I'm unclear on what you mean by this. If you want a list of records ordered in a certain fashion, there's an entire "ORDER BY" clause for that express purpose. If you're trying to add "extra" data into the middle of some list that is not otherwise represented in the data in the database, that's essentially business logic and you should be using some kind of custom view or procedure to do that or doing it inside your application code.

If it's just a question of how you add data into the middle of a resultset from actual data in a table based on some arbitrary ordering, you can do that too, people solved that problem ages ago by simply having an ORDER column or similar that's just an int with whatever likeliest precision you get, e.g.: default might be 1000 and then if need be you can insert 999 items between two others before needing to do a re-numbering on the column. These are dumb tricks but needing to "insert a record between two other records" is often also a dumb trick someone is trying to do in the database because they haven't designed things well elsewhere.

I'd venture the 99.9% case is querying real live data in the database and ordering it by factual things like record names, dates of update or creation, status, etc.


That's exactly it though: having to do dumb tricks is the painful part. There's plenty of things with user-defined order where an explicit index isn't surfaced, like to-do lists, playlists, etc.

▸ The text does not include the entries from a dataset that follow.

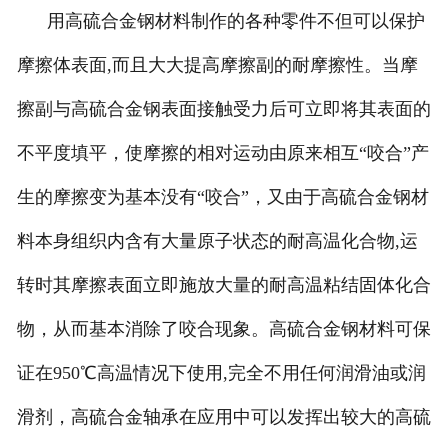
用高硫合金钢材料制作的各种零件不但可以保护
摩擦体表面,而且大大提高摩擦副的耐摩擦性。当摩
擦副与高硫合金钢表面接触受力后可立即将其表面的
不平度填平，使摩擦的相对运动由原来相互“咬合”产
生的摩擦变为基本没有“咬合”，又由于高硫合金钢材
料本身组织内含有大量原子状态的耐高温化合物,运
转时其摩擦表面立即施放大量的耐高温粘结固体化合
物，从而基本消除了咬合现象。高硫合金钢材料可保
证在950℃高温情况下使用,完全不用任何润滑油或润
滑剂，高硫合金轴承在应用中可以发挥出较大的高硫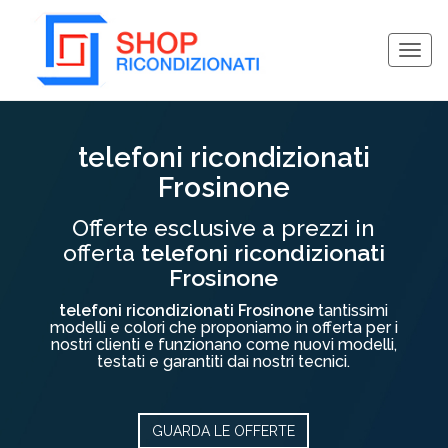
Togg
navig
Collassa/Espandi
telefoni ricondizionati
Frosinone
Offerte esclusive a prezzi in
offerta
telefoni ricondizionati
Frosinone
telefoni ricondizionati Frosinone
tantissimi
modelli e colori che proponiamo in offerta per i
nostri clienti e funzionano come nuovi modelli,
testati e garantiti dai nostri tecnici.
GUARDA LE OFFERTE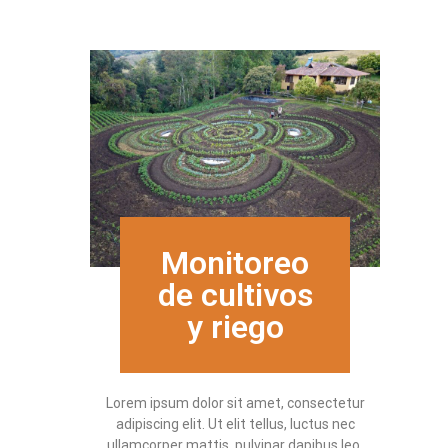
Monitoreo
de cultivos
y riego
Lorem ipsum dolor sit amet, consectetur
adipiscing elit. Ut elit tellus, luctus nec
ullamcorper mattis, pulvinar dapibus leo.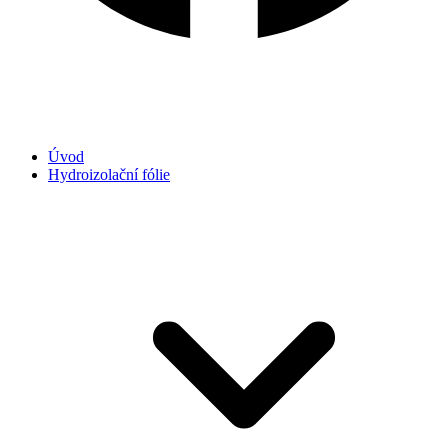
Úvod
Hydroizolační fólie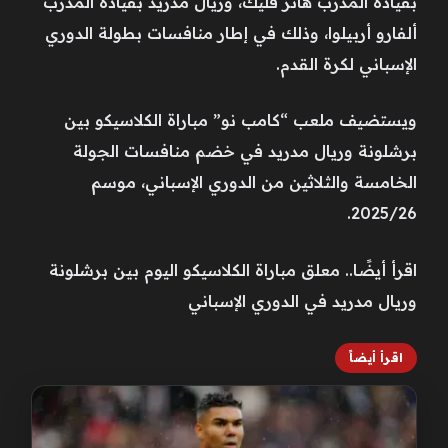
بقيادة المدرب هانز فليك، وريال مدريد بقيادة المدرب
ألفارو أربيلوا، وذلك في إطار منافسات بطولة الدوري
الإسباني لكرة القدم.
ويستضيف ملعب “كامب نو” مباراة الكلاسيكو بين
برشلونة وريال مدريد في خضم منافسات الجولة
الخامسة والثلاثين من الدوري الإسباني، موسم
2025/26.
اقرأ أيضًا.. معلق مباراة الكلاسيكو اليوم بين برشلونة
وريال مدريد في الدوري الإسباني
اقرأ أيضاً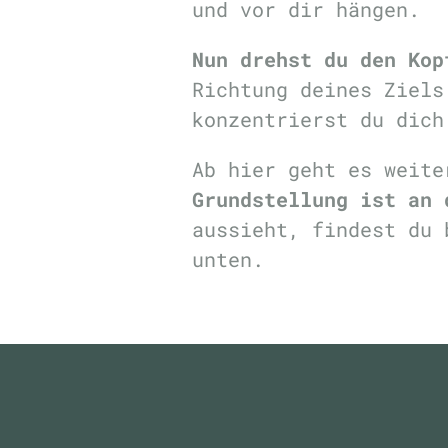
und vor dir hängen.
Nun drehst du den Kop
Richtung deines Ziels
konzentrierst du dich
Ab hier geht es weit
Grundstellung ist an 
aussieht, findest du
unten.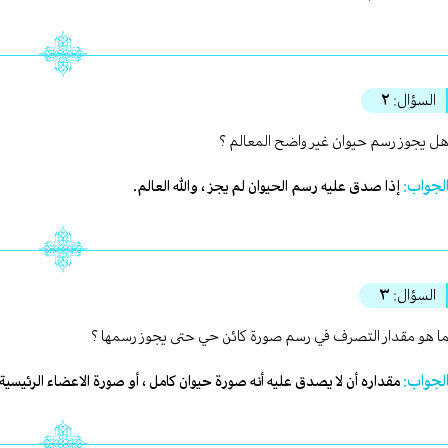
السؤال:
٢
ل يجوز رسم حيوان غير واضح المعالم ؟
لجواب:
إذا صدق عليه رسم الحيوان لم يجز ، والله العالم.
السؤال:
٣
ا هو مقدار التصرف في رسم صورة كائن حي حتى يجوز رسمها ؟
لجواب:
مقداره أن لا يصدق عليه أنه صورة حيوان كامل ، أو صورة الاعضاء الرئيسية لل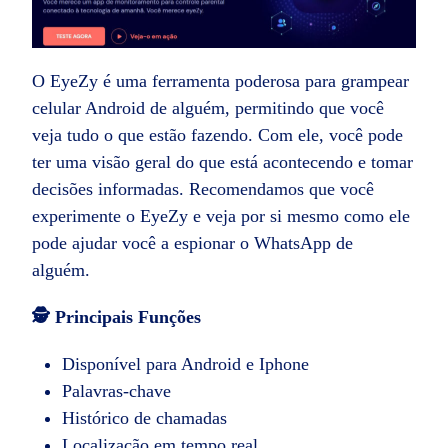
O EyeZy é uma ferramenta poderosa para grampear
celular Android de alguém, permitindo que você
veja tudo o que estão fazendo. Com ele, você pode
ter uma visão geral do que está acontecendo e tomar
decisões informadas. Recomendamos que você
experimente o EyeZy e veja por si mesmo como ele
pode ajudar você a espionar o WhatsApp de
alguém.
🕵️ Principais Funções
Disponível para Android e Iphone
Palavras-chave
Histórico de chamadas
Localização em tempo real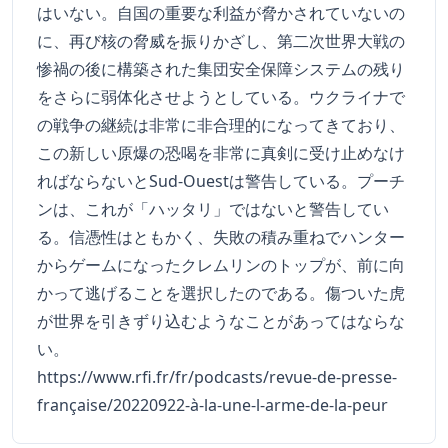
はいない。自国の重要な利益が脅かされていないの
に、再び核の脅威を振りかざし、第二次世界大戦の
惨禍の後に構築された集団安全保障システムの残り
をさらに弱体化させようとしている。ウクライナで
の戦争の継続は非常に非合理的になってきており、
この新しい原爆の恐喝を非常に真剣に受け止めなけ
ればならないとSud-Ouestは警告している。プーチ
ンは、これが「ハッタリ」ではないと警告してい
る。信憑性はともかく、失敗の積み重ねでハンター
からゲームになったクレムリンのトップが、前に向
かって逃げることを選択したのである。傷ついた虎
が世界を引きずり込むようなことがあってはならな
い。
https://www.rfi.fr/fr/podcasts/revue-de-presse-
française/20220922-à-la-une-l-arme-de-la-peur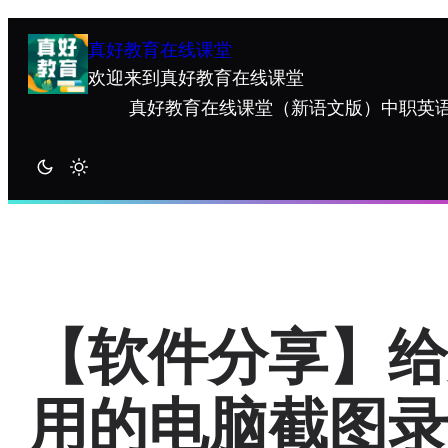
跳
至
真好教育在线课堂
内
欢迎来到真好教育在线课堂
容
真好教育在线课堂
（新语文版）中职英语
【软件分享】给
用的电脑截图录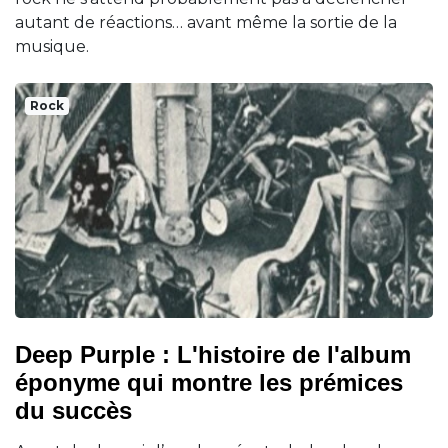
autant de réactions… avant même la sortie de la
musique.
Rock
Deep Purple : L'histoire de l'album
éponyme qui montre les prémices
du succès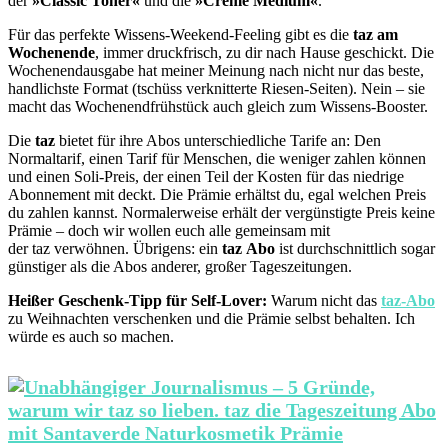
der
»Classic Toner«
und die
»Creme Medium«
.
Für das perfekte Wissens-Weekend-Feeling gibt es die
taz am
Wochenende
, immer druckfrisch, zu dir nach Hause geschickt. Die
Wochenendausgabe hat meiner Meinung nach nicht nur das beste,
handlichste Format (tschüss verknitterte Riesen-Seiten). Nein – sie
macht das Wochenendfrühstück auch gleich zum Wissens-Booster.
Die
taz
bietet für ihre Abos unterschiedliche Tarife an: Den
Normaltarif, einen Tarif für Menschen, die weniger zahlen können
und einen Soli-Preis, der einen Teil der Kosten für das niedrige
Abonnement mit deckt. Die Prämie erhältst du, egal welchen Preis
du zahlen kannst. Normalerweise erhält der vergünstigte Preis keine
Prämie – doch wir wollen euch alle gemeinsam mit
der taz verwöhnen. Übrigens: ein
taz
Abo
ist durchschnittlich sogar
günstiger als die Abos anderer, großer Tageszeitungen.
Heißer Geschenk-Tipp für Self-Lover:
Warum nicht das
taz-Abo
zu Weihnachten verschenken und die Prämie selbst behalten. Ich
würde es auch so machen.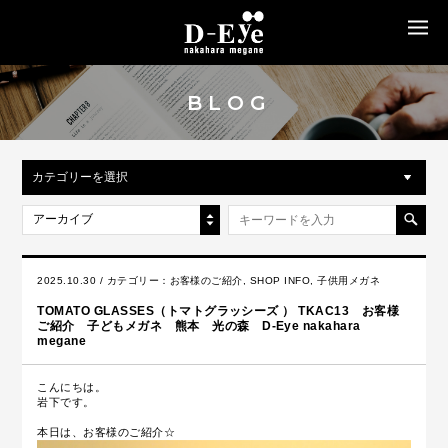
MENU
BLOG
カテゴリーを選択
アーカイブ
2025.10.30 / カテゴリー：
お客様のご紹介
,
SHOP INFO
,
子供用メガネ
TOMATO GLASSES（トマトグラッシーズ ） TKAC13 お客様
ご紹介 子どもメガネ 熊本 光の森 D-Eye nakahara
megane
こんにちは。
岩下です。
本日は、お客様のご紹介☆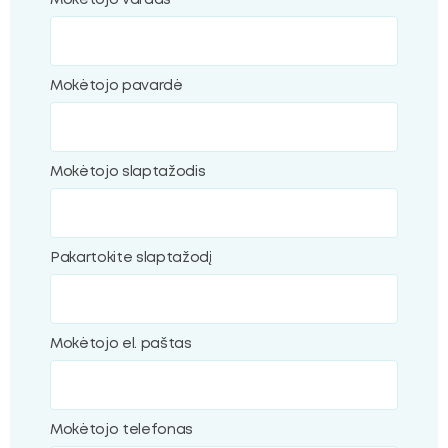
Mokėtojo vardas
ubmenu
Mokėtojo pavardė
oggle
ubmenu
Mokėtojo slaptažodis
Pakartokite slaptažodį
Mokėtojo el. paštas
Mokėtojo telefonas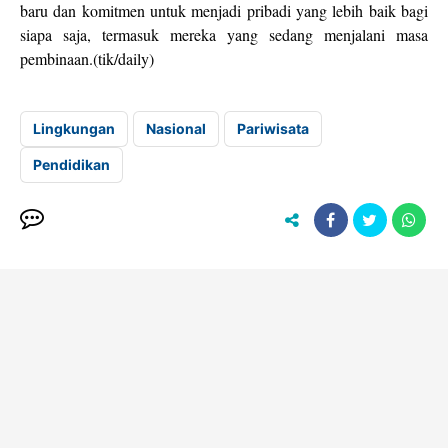
baru dan komitmen untuk menjadi pribadi yang lebih baik bagi
siapa saja, termasuk mereka yang sedang menjalani masa
pembinaan.(tik/daily)
Lingkungan
Nasional
Pariwisata
Pendidikan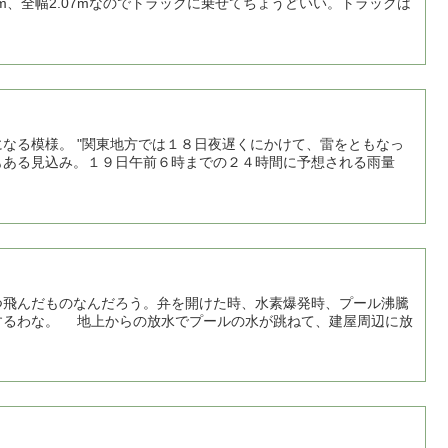
m、全幅2.07mなのでトラックに乗せてちょうどいい。トラックは
なる模様。 "関東地方では１８日夜遅くにかけて、雷をともなっ
もある見込み。１９日午前６時までの２４時間に予想される雨量
飛んだものなんだろう。弁を開けた時、水素爆発時、プール沸騰
するわな。 地上からの放水でプールの水が跳ねて、建屋周辺に放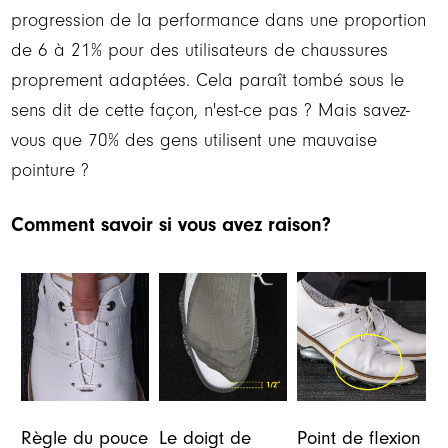
progression de la performance dans une proportion
de 6 à 21% pour des utilisateurs de chaussures
proprement adaptées. Cela paraît tombé sous le
sens dit de cette façon, n'est-ce pas ? Mais savez-
vous que 70% des gens utilisent une mauvaise
pointure ?
Comment savoir si vous avez raison?
Règle du pouce
Le doigt de
Point de flexion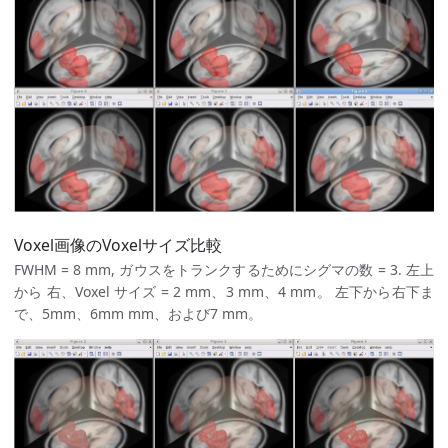
Voxel画像のVoxelサイズ比較
FWHM = 8 mm, ガウスをトランクするためにシグマの数 = 3. 左上
から 右、Voxel サイズ = 2 mm、3 mm、4 mm。 左下から右下ま
で、5mm、6mm mm、および7 mm。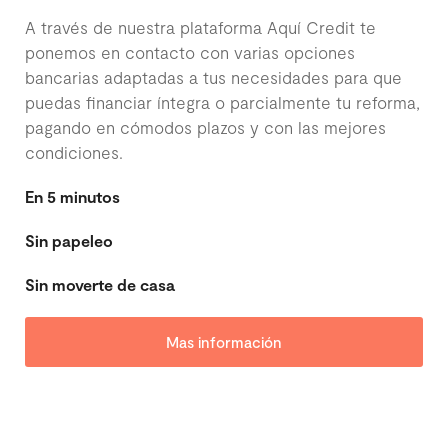
A través de nuestra plataforma Aquí Credit te
ponemos en contacto con varias opciones
bancarias adaptadas a tus necesidades para que
puedas financiar íntegra o parcialmente tu reforma,
pagando en cómodos plazos y con las mejores
condiciones.
En 5 minutos
Sin papeleo​
Sin moverte de casa
Mas información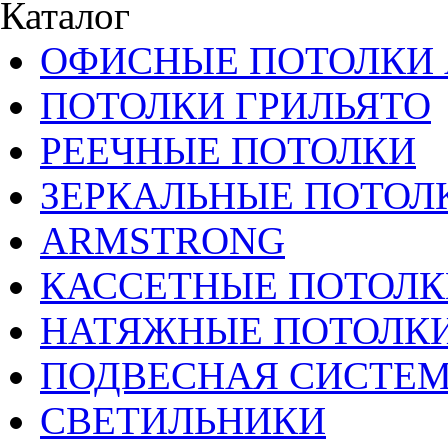
Каталог
ОФИСНЫЕ ПОТОЛКИ 
ПОТОЛКИ ГРИЛЬЯТО
РЕЕЧНЫЕ ПОТОЛКИ
ЗЕРКАЛЬНЫЕ ПОТОЛ
ARMSTRONG
КАССЕТНЫЕ ПОТОЛК
НАТЯЖНЫЕ ПОТОЛК
ПОДВЕСНАЯ СИСТЕ
СВЕТИЛЬНИКИ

A user-defined order is an explicit index.

EDIT: To expand further, I would generally model a playlist as its own tables anyways. Something like:

  CREATE TABLE playlist (
    id ID_TYPE_FOR_DB PRIMARY KEY,
    name varchar(4096), /* Or whatever storage size makes sense */
  )

  CREATE TABLE playlist_entry (
    id ID_TYPE_FOR_DB PRIMARY KEY,
    song_ref ID_TYPE_FOR_DB FOREIGN KEY REFERENCES songs(id),
    order INT, /* Or bigint or whatever you want */
  )


> How can you ensure that a school is either a college or high_school but not both?

Do you have any real world scenarios where you've faced this problem?

In your example, you wouldn't model it like that. A school just needs an attribute that identifies the type of school (high school or college), and other attributes that would be common to both.

I'm sure there's lots of examples but it's late and I'm struggling to think of one that a good normalized data model couldn't handle.


I'm modeling the GP's comment, but I think a common case is something like a polymorphic user/organization entity like GitHub: there is some kind of base user that is usable in a lot of places (e.g. https://github.com/<username>) but there's also a load of distinct organization-specific fields and a load of distinct user-specific fields.


Not to mention actually using this schema ends up being really verbose since you have to do a bunch of joins. Additionally, besides being verbose, these joins can wreak havoc with the optimizer since join optimization is exponential. The optimizer might play nicely and just join all these on the ID column in whatever query you're doing, but that is very dependent on how the optimizer understands the input queries. Having a single table instead of 3 limits the number of ways the optimizer can think about a particular query.


> How can you ensure that a school is either a college or high_school but not both?

If the DBMS supports it, you can add check constraints that query the other tables. See for example here: https://stackoverflow.com/a/2588427


You add a xor non null check on the foreign keys?